NEUVIÈME ÉTAGE



Mon cher et tendre, j'arrive ! Je me rapproche, je suis de retour... et je vais te réveiller, j'en ai rien à foutre. Je vais rentrer, prendre une douche fraîche, faire du bruit et le réveiller. Il pourra vomir ses insultes, je m'en fous, je mérite cette douche. Peut-être est-il levé ? Ce serait génial. Improbable, mais génial. Il me regarderait avec des yeux encore plein de sommeil... J’espère qu'il ne me rejoindra pas sous la douche. On ne l'a jamais fait sous la douche, ni ailleurs que dans un lit... Avec les autres c'était différent. Mais les autres ne m'ont jamais dit "Je t'aime ". Lui, si.

Les "autres", il n'y en a pas eu beaucoup. Des petites amourettes sans importance, sans conséquence. Du sexe pour le sexe, ce qui arrange tout le monde. Pas d'investissement ni de compromis, guère de souvenirs.
Jean-Michel est un peu déçu qu'elle ne soit pas vierge, et le lui dit bien sûr. Mais ne fait pas une scène. Il n'aime pas ses jambes, ni son visage quand il est maquillé. Il la trouve belle tout de même. Ses seins tout petits et son cul. Surtout son cul. Il ne se lasse pas de le lui répéter. Il devient fou lorsqu'elle met des jeans moulants, il bande aussitôt. Il lui interdit les vêtements trop longs qui couvrent ce qu'il aime. Ça gêne un peu Marie, cette obsession pour son derrière. Elle a l'impression de n'être plus que cela : une paire de fesses bien balancées. 
Et quand ils font l'amour, c'est très souvent par derrière, en levrette. C'est toujours dans cette position en fait. Sauf la première fois, à l'hôtel.
Lui embrasser ou lui caresser le derrière ne lui suffit plus.
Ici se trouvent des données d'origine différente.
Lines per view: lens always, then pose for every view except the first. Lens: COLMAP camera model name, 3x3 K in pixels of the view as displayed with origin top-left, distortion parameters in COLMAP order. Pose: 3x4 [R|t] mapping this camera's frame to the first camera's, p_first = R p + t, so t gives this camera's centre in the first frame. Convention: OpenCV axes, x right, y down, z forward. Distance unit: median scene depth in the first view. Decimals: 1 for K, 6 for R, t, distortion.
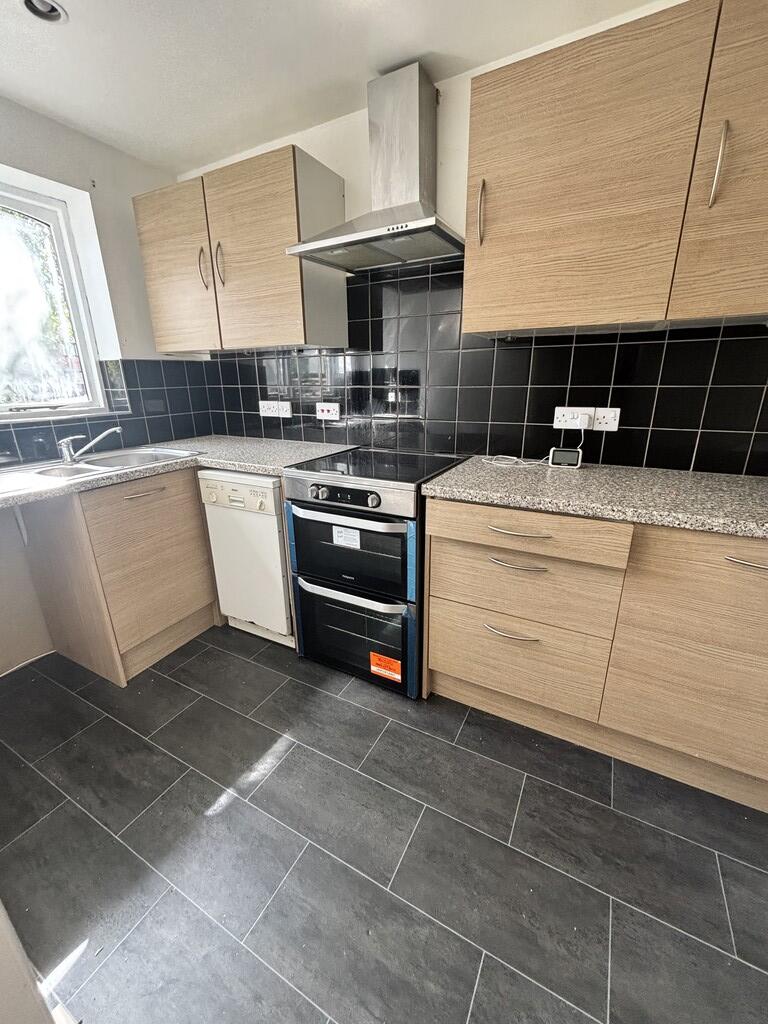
lens RADIAL K [[414.9, 0, 381.7], [0, 414.9, 512.4], [0, 0, 1]] dist [-0.004564, 0.000517]
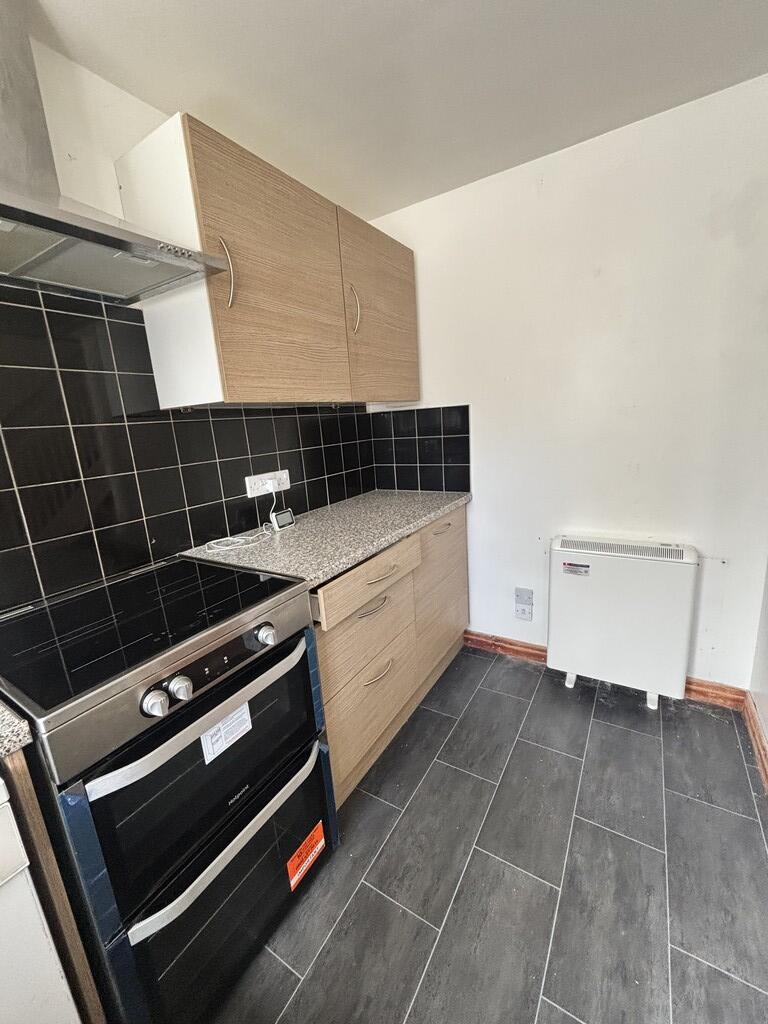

Il veut plus encore. C'est absolument hors de question pour Marie. Et Jean-Michel insiste : elle est la seule avec qui il a envie de faire ça, il ne l'a jamais fait... Pour tous les deux, ce serait une première fois. Une preuve d'amour, un don mutuel en quelque sorte.
Marie trouve cela juste dégueulasse, et effrayant aussi. Il essaie de temps à autre, sans lui demander son avis, comme s'il se trompait de chemin par inadvertance. Marie bouge un peu, le remet discrètement à sa place et les choses suivent leur cours habituel, mais elle est lasse de devoir rester attentive, de vérifier sans arrêt vers où se dirige sa queue. Elle ne se laisse pas aller, tout est gâché pour elle. Lui s'en fout, il jouit à tous les coups.
Ce petit manège dure jusqu'à la semaine passée. Marie a presque oublié, elle ne veut pas penser à ça dans les escaliers, ce n'est ni le lieu ni le moment. Ils regardent la télévision et boivent un peu. Lui beaucoup plus que d'habitude, il se crée un prétexte par avance. Ils font l'amour dans la chambre, deux baisers, trois caresses, il la retourne sur le lit. Rien de très original. Il la pénètre, remue plusieurs fois en elle puis sort délibérément sa queue pour la pousser vers son cul. Marie remue, comme elle le fait toujours dans cette situation, mais cette fois est différente. D'une main il lui écrase la tête dans l'oreiller, de l'autre dirige son sexe et force l'entrée. Elle a mal, très mal. Plus encore, elle est humiliée. Son avis ne compte pas, elle n'est qu'une merde. D'ailleurs Jean-Michel en a au bout de la queue quand il se retire enfin ; c'est une preuve concrète, visible de son état minable. Elle n'est rien d'autre qu'un morceau de substance brune et malodorante. Heureusement, il a joui vite, plus vite encore qu'à l'habitude. Il s'essuie les parties souillées de sperme et d'excréments dans les draps puis s'allonge sur le dos.
" Je savais que tu aimerais ça. Toutes mes nanas ont aimé. "
Marie a encore le derrière en l'air et la tête dans la literie. Elle se lève doucement et va se doucher longtemps, très longtemps.
Ils n'ont plus fait l'amour depuis, elle lui dit qu'elle a ses règles. Et lui est trop con pour se rendre compte qu'elle les avait déjà il y a dix jours.
Marie monte ses charges toujours plus haut. Elle ne pense qu'à la douleur de ses bras et de ses mains. Elle ne pense pas. Elle arrive bientôt.

Putain, j'ai des frissons glacés dans le dos. Il va morfler lui aussi. Je suis presque arrivée, ce n'est pas croyable : j'suis devenue une sportive de haut niveau.